About this task: The answer is a stretch of the material below, returned exactly: the line containing "Rendered at 1500 by 844 pixels.", the line containing "List each element's", and all lines between.

Data for analysis:
###

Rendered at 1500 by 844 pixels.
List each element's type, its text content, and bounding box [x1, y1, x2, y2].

###

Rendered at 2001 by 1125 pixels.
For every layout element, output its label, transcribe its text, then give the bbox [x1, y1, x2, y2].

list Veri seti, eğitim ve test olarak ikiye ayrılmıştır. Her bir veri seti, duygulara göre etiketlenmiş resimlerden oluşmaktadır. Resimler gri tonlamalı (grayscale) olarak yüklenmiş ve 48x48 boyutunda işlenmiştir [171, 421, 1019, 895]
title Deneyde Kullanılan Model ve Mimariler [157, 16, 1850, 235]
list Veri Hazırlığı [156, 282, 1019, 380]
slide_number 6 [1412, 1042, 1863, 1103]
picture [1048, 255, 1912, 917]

###

Written response:
Rendered at 1500 by 844 pixels.
List each element's type, its text content, and bounding box [x1, y1, x2, y2].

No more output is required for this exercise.